How much each worker makes has traditionally been between that employee and HR. Many HR departments have had a tight hold on their payroll management and have worked to keep discussions about salary out of the workplace. In fact, numerous employers have it set in their employee handbooks that such talk about what workers make is against the companies' rules.
However, a 2012 article that appeared on TLNT noted that any rules that restrict employees' freedom to discuss their compensation is against the National Labor Relations Act. If this isn't enough, President Barack Obama recently issued an executive order stating that employers are not allowed to retaliate when workers talk about their salaries amongst themselves. According to the order, prohibitions against speaking about compensation can allow salary discrimination in the workplace to go unchecked, because if employees aren't able to talk to one another about how much they made, it is much harder for discrimination to be discovered.
Some HR professionals may not think such discrimination happens in today's workplace, but it does. Consider this example from MoneyWatch: A new supervisor of a travel company accidently sent a spreadsheet to a 11-person department that outlined what each worker made. Even though the employees did the same work, there was a $20,000 annual discrepancy between the highest and lowest paid workers. These employees might not have known there was such a difference in compensation despite everyone doing the same job if it wasn't for this mistake.

========

**What you will do**
In the text on workplace salary discussions, how large was the annual pay gap between the highest and lowest paid workers in the travel company department? Nothing in the listing matters for this.

========

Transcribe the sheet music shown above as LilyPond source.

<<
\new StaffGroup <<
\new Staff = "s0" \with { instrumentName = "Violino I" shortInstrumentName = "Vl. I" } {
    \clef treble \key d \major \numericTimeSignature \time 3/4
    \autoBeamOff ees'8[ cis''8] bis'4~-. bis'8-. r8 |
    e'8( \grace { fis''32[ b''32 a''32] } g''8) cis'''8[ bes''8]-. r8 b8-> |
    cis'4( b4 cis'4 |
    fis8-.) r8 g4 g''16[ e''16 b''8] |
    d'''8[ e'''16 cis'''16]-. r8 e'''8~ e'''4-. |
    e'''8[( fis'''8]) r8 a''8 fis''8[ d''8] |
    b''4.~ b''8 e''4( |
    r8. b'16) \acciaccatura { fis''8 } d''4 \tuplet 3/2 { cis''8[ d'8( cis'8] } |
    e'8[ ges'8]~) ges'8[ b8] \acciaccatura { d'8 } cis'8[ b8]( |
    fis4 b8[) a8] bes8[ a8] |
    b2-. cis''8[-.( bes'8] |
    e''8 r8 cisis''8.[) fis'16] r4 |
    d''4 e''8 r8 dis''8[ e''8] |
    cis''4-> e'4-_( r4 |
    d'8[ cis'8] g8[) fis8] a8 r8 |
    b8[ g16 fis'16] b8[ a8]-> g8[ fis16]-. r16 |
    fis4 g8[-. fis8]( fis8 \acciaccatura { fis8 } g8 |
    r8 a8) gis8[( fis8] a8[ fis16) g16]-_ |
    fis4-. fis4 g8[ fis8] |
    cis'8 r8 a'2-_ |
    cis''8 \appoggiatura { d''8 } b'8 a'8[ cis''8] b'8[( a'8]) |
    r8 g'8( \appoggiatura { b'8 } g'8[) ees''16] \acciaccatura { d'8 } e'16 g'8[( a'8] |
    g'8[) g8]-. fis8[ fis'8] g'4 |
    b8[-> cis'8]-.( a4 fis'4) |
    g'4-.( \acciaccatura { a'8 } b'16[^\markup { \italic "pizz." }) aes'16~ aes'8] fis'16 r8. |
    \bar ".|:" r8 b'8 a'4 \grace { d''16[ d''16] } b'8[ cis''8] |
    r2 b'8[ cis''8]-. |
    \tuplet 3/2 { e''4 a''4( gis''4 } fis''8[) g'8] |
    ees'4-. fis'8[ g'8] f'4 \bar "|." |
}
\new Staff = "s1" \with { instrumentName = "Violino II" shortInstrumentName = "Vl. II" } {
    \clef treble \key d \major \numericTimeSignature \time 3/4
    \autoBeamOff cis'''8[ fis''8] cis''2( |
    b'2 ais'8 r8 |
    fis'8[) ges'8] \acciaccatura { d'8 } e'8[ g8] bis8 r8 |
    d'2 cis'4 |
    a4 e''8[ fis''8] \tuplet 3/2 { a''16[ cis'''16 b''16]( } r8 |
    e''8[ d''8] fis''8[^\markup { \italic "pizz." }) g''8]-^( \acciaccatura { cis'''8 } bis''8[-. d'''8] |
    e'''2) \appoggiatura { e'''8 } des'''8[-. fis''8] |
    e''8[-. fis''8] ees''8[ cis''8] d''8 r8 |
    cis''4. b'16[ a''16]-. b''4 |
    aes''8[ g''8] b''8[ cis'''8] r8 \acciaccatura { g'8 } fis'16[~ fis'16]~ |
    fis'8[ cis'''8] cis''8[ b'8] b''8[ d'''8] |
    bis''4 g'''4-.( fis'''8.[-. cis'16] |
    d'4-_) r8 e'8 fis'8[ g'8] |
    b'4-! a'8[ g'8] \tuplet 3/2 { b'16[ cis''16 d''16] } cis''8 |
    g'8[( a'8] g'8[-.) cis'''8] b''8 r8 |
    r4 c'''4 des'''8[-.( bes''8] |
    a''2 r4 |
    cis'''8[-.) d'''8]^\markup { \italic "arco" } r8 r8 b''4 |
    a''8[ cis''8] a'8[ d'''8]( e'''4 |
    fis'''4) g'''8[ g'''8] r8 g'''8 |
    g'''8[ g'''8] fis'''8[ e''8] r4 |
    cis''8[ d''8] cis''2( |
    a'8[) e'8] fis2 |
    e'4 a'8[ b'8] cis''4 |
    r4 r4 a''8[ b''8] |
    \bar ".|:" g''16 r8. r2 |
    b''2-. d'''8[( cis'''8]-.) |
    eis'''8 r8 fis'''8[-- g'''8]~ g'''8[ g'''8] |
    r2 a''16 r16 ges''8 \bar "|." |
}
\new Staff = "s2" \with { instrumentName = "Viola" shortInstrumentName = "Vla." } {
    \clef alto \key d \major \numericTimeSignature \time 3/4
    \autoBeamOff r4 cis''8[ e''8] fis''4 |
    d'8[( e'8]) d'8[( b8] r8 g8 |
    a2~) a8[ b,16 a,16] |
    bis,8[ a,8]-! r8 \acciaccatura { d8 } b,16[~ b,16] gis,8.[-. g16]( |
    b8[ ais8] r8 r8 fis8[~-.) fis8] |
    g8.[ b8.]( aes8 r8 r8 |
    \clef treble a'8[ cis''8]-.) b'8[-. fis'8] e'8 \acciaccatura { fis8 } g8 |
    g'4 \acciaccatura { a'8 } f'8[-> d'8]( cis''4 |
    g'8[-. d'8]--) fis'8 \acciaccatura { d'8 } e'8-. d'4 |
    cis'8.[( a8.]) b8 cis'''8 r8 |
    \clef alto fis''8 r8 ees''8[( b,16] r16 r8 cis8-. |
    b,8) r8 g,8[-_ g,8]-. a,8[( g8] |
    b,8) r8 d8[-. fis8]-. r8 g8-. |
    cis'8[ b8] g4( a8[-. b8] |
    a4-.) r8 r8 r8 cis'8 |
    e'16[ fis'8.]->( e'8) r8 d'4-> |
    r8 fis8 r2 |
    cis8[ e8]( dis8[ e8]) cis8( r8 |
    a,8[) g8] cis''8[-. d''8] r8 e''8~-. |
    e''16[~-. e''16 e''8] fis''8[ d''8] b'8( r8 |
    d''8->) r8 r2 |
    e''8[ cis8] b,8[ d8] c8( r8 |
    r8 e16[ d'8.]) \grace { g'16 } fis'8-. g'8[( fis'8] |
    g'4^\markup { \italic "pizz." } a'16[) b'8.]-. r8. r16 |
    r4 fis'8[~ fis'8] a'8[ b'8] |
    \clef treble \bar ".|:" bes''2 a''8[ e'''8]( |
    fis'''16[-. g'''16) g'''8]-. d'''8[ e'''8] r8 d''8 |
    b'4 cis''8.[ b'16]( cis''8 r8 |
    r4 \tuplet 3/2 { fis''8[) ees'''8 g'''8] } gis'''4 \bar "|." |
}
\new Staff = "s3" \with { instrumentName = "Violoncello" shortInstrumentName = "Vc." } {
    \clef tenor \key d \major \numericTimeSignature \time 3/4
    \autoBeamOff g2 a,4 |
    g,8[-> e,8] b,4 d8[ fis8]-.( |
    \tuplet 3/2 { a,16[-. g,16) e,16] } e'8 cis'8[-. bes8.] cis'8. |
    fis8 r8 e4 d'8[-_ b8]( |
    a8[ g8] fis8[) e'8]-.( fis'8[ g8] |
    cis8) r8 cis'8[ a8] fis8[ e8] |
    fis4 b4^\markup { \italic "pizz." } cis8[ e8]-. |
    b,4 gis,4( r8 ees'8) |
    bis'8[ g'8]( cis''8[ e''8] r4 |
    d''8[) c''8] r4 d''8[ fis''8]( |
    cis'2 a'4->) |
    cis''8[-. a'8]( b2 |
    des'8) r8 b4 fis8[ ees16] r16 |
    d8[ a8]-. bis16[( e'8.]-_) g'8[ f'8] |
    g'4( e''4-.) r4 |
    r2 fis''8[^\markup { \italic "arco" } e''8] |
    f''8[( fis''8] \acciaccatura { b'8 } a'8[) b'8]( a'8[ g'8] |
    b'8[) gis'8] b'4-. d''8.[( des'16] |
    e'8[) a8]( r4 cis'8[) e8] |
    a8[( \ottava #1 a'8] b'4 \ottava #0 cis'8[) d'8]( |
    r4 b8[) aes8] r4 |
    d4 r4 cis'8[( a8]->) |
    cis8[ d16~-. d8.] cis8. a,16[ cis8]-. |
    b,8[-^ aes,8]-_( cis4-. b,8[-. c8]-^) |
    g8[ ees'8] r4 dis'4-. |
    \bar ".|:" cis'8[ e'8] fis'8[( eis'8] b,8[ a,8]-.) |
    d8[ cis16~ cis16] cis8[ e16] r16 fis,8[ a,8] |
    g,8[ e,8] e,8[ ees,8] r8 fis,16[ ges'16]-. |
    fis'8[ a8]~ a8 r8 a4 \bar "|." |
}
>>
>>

========

**Solution below**
$20,000